(Material shown)

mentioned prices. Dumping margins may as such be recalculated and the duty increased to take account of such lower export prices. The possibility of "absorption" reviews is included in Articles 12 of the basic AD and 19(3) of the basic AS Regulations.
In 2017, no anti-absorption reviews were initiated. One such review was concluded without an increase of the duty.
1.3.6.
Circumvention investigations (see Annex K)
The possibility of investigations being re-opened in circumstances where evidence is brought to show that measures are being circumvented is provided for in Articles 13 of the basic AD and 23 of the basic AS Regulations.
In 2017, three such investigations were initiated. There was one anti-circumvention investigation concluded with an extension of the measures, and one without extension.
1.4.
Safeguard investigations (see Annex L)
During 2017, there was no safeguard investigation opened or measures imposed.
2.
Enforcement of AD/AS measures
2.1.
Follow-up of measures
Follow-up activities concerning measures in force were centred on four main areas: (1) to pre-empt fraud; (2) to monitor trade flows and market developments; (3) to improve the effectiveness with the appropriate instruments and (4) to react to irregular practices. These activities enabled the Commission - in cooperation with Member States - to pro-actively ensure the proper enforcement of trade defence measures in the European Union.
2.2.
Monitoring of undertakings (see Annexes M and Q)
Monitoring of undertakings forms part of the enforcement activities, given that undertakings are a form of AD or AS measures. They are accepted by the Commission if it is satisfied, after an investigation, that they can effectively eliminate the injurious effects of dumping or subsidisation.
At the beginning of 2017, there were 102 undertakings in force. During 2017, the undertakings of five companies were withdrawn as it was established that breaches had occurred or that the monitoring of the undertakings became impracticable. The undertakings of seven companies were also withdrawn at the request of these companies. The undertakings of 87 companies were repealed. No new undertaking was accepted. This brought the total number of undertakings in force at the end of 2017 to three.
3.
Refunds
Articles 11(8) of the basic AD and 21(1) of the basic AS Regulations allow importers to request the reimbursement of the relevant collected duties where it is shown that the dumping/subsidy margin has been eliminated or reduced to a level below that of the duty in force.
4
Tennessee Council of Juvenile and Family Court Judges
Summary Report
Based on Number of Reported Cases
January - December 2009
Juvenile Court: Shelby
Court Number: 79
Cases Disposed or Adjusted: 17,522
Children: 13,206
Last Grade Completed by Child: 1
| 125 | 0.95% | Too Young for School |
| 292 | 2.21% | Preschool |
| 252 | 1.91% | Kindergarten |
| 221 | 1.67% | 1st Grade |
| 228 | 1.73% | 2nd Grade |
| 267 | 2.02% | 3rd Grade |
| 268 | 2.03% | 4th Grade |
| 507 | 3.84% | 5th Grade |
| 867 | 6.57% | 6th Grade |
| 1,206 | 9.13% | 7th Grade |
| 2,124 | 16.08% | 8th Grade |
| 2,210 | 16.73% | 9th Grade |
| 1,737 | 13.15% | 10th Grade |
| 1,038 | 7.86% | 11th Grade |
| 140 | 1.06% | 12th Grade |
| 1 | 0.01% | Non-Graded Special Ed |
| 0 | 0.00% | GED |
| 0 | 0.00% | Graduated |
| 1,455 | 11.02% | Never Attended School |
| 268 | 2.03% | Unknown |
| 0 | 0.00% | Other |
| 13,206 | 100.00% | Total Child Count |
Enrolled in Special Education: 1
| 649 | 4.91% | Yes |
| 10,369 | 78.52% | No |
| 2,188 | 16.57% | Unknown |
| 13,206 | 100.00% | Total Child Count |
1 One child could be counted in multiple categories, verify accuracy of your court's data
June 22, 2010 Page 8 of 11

(End Material shown)

Aim of the exercise - For this exercise, please output exactly the lines above starting at the line with "Based on Number of Reported Cases" and ending at the line with "5th Grade |", ends included.

Reply -
Based on Number of Reported Cases
January - December 2009
Juvenile Court: Shelby
Court Number: 79
Cases Disposed or Adjusted: 17,522
Children: 13,206
Last Grade Completed by Child: 1
| 125 | 0.95% | Too Young for School |
| 292 | 2.21% | Preschool |
| 252 | 1.91% | Kindergarten |
| 221 | 1.67% | 1st Grade |
| 228 | 1.73% | 2nd Grade |
| 267 | 2.02% | 3rd Grade |
| 268 | 2.03% | 4th Grade |
| 507 | 3.84% | 5th Grade |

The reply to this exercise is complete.